§ Task goal:
The reply must contain all of the records, unchanged.

§ Dataset extract:

☆ ☆ ☆ ☆

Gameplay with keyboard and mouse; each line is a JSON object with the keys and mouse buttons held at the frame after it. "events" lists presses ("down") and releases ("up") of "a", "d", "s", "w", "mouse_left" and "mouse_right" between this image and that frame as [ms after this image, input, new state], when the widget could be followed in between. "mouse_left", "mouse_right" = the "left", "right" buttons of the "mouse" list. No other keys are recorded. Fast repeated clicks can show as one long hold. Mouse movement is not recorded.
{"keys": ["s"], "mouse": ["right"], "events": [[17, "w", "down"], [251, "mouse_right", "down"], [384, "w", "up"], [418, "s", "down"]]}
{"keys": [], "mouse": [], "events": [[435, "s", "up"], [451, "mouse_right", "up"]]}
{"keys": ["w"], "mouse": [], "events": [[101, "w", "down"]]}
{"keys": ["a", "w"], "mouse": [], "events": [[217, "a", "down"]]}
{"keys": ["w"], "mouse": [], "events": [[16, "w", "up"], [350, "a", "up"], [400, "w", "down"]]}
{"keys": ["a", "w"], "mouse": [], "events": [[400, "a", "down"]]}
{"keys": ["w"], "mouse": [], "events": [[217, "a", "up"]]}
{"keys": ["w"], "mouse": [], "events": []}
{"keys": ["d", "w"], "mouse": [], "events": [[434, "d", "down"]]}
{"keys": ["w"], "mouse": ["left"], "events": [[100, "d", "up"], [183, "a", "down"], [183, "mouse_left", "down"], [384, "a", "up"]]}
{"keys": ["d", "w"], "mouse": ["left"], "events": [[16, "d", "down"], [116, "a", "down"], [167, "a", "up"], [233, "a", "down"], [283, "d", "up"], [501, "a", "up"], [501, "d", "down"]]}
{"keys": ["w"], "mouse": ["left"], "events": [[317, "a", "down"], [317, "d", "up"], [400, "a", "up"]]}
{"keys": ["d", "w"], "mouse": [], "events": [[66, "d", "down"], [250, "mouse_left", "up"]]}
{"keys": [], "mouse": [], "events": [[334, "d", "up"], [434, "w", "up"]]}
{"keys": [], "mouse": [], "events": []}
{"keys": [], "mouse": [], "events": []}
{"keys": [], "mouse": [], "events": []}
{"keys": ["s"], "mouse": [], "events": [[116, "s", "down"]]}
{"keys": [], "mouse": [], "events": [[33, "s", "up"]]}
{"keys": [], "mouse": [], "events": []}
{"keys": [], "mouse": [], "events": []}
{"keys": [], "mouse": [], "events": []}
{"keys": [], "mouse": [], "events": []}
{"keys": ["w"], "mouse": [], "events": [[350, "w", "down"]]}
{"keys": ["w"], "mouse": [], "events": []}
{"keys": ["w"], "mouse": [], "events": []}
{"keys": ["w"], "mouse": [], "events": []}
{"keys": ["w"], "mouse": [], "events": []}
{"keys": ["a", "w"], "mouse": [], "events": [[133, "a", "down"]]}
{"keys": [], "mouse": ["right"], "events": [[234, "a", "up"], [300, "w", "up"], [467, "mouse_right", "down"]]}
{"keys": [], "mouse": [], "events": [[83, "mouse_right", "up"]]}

☆ ☆ ☆ ☆

§ Response to the exercise:
Gameplay with keyboard and mouse; each line is a JSON object with the keys and mouse buttons held at the frame after it. "events" lists presses ("down") and releases ("up") of "a", "d", "s", "w", "mouse_left" and "mouse_right" between this image and that frame as [ms after this image, input, new state], when the widget could be followed in between. "mouse_left", "mouse_right" = the "left", "right" buttons of the "mouse" list. No other keys are recorded. Fast repeated clicks can show as one long hold. Mouse movement is not recorded.
{"keys": ["s"], "mouse": ["right"], "events": [[17, "w", "down"], [251, "mouse_right", "down"], [384, "w", "up"], [418, "s", "down"]]}
{"keys": [], "mouse": [], "events": [[435, "s", "up"], [451, "mouse_right", "up"]]}
{"keys": ["w"], "mouse": [], "events": [[101, "w", "down"]]}
{"keys": ["a", "w"], "mouse": [], "events": [[217, "a", "down"]]}
{"keys": ["w"], "mouse": [], "events": [[16, "w", "up"], [350, "a", "up"], [400, "w", "down"]]}
{"keys": ["a", "w"], "mouse": [], "events": [[400, "a", "down"]]}
{"keys": ["w"], "mouse": [], "events": [[217, "a", "up"]]}
{"keys": ["w"], "mouse": [], "events": []}
{"keys": ["d", "w"], "mouse": [], "events": [[434, "d", "down"]]}
{"keys": ["w"], "mouse": ["left"], "events": [[100, "d", "up"], [183, "a", "down"], [183, "mouse_left", "down"], [384, "a", "up"]]}
{"keys": ["d", "w"], "mouse": ["left"], "events": [[16, "d", "down"], [116, "a", "down"], [167, "a", "up"], [233, "a", "down"], [283, "d", "up"], [501, "a", "up"], [501, "d", "down"]]}
{"keys": ["w"], "mouse": ["left"], "events": [[317, "a", "down"], [317, "d", "up"], [400, "a", "up"]]}
{"keys": ["d", "w"], "mouse": [], "events": [[66, "d", "down"], [250, "mouse_left", "up"]]}
{"keys": [], "mouse": [], "events": [[334, "d", "up"], [434, "w", "up"]]}
{"keys": [], "mouse": [], "events": []}
{"keys": [], "mouse": [], "events": []}
{"keys": [], "mouse": [], "events": []}
{"keys": ["s"], "mouse": [], "events": [[116, "s", "down"]]}
{"keys": [], "mouse": [], "events": [[33, "s", "up"]]}
{"keys": [], "mouse": [], "events": []}
{"keys": [], "mouse": [], "events": []}
{"keys": [], "mouse": [], "events": []}
{"keys": [], "mouse": [], "events": []}
{"keys": ["w"], "mouse": [], "events": [[350, "w", "down"]]}
{"keys": ["w"], "mouse": [], "events": []}
{"keys": ["w"], "mouse": [], "events": []}
{"keys": ["w"], "mouse": [], "events": []}
{"keys": ["w"], "mouse": [], "events": []}
{"keys": ["a", "w"], "mouse": [], "events": [[133, "a", "down"]]}
{"keys": [], "mouse": ["right"], "events": [[234, "a", "up"], [300, "w", "up"], [467, "mouse_right", "down"]]}
{"keys": [], "mouse": [], "events": [[83, "mouse_right", "up"]]}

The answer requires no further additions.